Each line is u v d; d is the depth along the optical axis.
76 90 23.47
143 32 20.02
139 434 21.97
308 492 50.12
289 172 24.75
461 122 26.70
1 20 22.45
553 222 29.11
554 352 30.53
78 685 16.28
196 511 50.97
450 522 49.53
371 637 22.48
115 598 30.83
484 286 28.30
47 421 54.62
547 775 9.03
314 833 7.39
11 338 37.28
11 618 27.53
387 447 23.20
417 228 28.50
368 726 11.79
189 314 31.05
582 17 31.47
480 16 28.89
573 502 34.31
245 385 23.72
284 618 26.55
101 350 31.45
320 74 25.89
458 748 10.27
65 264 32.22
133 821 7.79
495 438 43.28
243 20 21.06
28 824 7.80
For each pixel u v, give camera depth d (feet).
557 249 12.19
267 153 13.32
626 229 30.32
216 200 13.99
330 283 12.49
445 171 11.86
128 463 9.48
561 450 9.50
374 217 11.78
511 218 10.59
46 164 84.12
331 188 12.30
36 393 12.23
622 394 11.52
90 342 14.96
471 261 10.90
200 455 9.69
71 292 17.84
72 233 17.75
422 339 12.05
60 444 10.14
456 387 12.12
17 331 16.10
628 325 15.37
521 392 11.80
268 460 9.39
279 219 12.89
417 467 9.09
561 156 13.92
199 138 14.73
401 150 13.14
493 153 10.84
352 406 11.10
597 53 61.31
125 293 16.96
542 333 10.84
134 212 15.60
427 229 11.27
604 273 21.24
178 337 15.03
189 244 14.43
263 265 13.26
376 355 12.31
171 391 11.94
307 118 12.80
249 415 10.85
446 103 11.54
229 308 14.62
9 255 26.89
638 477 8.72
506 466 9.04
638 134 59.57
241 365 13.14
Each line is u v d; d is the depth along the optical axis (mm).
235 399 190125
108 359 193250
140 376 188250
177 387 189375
________
» **WHAT YOU ARE ASKED TO DO**
Copy the records above exactly, beginning at the line that contains "320 74 25.89" and stopping after the line that contains "511 218 10.59".

» **ANSWER TO THE PROBLEM**
320 74 25.89
458 748 10.27
65 264 32.22
133 821 7.79
495 438 43.28
243 20 21.06
28 824 7.80
For each pixel u v, give camera depth d (feet).
557 249 12.19
267 153 13.32
626 229 30.32
216 200 13.99
330 283 12.49
445 171 11.86
128 463 9.48
561 450 9.50
374 217 11.78
511 218 10.59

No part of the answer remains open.